Sorry, my bad - it's a St Andrews University phrase. The idea is that when you arrive as a wee fresher, you get 'adopted' by an Academic Mother and an Academic Father from the 3rd or 4th year. They take you under their wing and introduce you to their mates, act as a sort of mentor, get you pissed out of your head and so forth. It's not a formal thing - one just has to find said people. Which can be a little stressful, of course. There's a big crazy drunken debauchery weekend involving elaborate fancy dress, appalling quantities of alcohol, Latin and shaving foam, but we'll not go into that now. Anyway, suffice it to say that Helena was in the Academic year below me, and when we met she was 17 and I was, er, 20. Which, at the time, seemed like a Big Age Gap. And she was rather vulnerable, for several reasons, and so - yeah, well, whatever. It was a Big Romantic USTy Unconsumated Romance Thing that we had, in which I did a lot of running away, as is my wont. And she ended up with some lad, in the end.

Also, although this was all long ago and far away, I'm delighted to know (through our reacquaintance via the miracle of Facebook) that she's a hardcore Buffy fan. Good girl.


amych - Dec 04, 2007 6:01:01 am PST #7026 of 10002
Now let us crush something soft and watch it fountain blood.
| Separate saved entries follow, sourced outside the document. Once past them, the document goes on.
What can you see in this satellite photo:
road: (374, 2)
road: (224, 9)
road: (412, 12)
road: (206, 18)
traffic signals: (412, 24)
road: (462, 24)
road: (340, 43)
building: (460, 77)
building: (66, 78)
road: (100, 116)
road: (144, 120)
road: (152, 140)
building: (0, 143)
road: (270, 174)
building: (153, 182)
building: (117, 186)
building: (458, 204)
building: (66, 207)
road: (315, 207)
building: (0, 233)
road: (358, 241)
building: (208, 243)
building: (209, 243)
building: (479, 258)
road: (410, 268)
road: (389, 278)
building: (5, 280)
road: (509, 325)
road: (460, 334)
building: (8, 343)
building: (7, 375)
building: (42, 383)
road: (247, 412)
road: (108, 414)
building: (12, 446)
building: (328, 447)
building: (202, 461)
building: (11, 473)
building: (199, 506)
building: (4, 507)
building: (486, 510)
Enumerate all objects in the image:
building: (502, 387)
That is a girlish thing to want to do, yes?

There's a big crazy drunken debauchery weekend involving elaborate fancy dress, appalling quantities of alcohol, Latin and shaving foam, but we'll not go into that now.
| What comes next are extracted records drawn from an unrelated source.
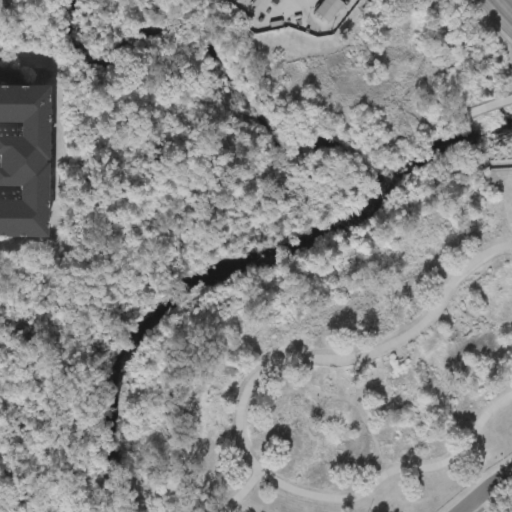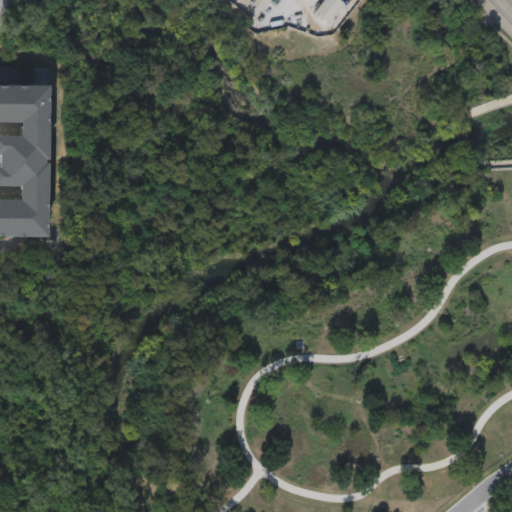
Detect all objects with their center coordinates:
building: (330, 9)
building: (331, 10)
road: (502, 10)
road: (507, 12)
parking lot: (3, 17)
road: (4, 73)
road: (492, 91)
building: (22, 158)
building: (26, 163)
road: (2, 245)
park: (357, 327)
road: (239, 423)
road: (492, 488)
road: (240, 492)
road: (465, 508)
road: (476, 508)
Somehow, this sounds so much more appealing than the US version, even though I'm guessing it's pretty much the same vibe.

(Funny how big those 3-year gaps seemed then, and so nearly nonexistent now, isn't it?)


Nora Deirdre - Dec 04, 2007 6:10:50 am PST #7027 of 10002
I’m responsible for my own happiness? I can’t even be responsible for my own breakfast! (Bojack Horseman)

Fay, how did I not know you were a St. Andrew's grad? That's Tom's alma mater as well.

But I do remember you weighing in on St. Andrew's town-related things when I write about visiting Tom's mother so maybe I did know.


Fay - Dec 04, 2007 6:19:06 am PST #7028 of 10002
"Fuck Western ideologically-motivated gender identification!" Sulu gasped, and came.

Good grief, Nora, is it really? Huh. Small world!

I graduated in 1996, and much as I adored the place I didn't make it back until just over a year ago. I found it very little changed in the interim.

What did Tom study? I remember being struck that one must have a very different experience of the place depending on what one was studying - the Arts people tended to spend a lot of time around St Salvators centuries' old quad, whereas the Divines (and/or the Medics? I forget) were over in St Mary's - equally ancient, I think, but smaller and quieter. And then the Scientists would be over on the other side of town in lots of big shiny new buildings, rather than wandering through cobbled streets and looking out over the ruins of the castle onto the sea.

Mind you, it was only a 15 minute walk, tops, to get anywhere in town.


Emily - Dec 04, 2007 6:23:07 am PST #7029 of 10002
"In the equation E = mc⬧, c⬧ is a pretty big honking number." - Scola

What did Tom study?

Something with whales, wasn't it?


Nora Deirdre - Dec 04, 2007 6:24:22 am PST #7030 of 10002
I’m responsible for my own happiness? I can’t even be responsible for my own breakfast! (Bojack Horseman)

Mind you, it was only a 15 minute walk, tops, to get anywhere in town.

Yeah, I love St. Andrews for this. I've only been there a few times (4?) but I feel like I *know* it already.

Tom graduated in... '93 maybe? He started out in Astronomy but switched over to Philosophy. Also semi-active in the LibDem organization on campus and in Fife.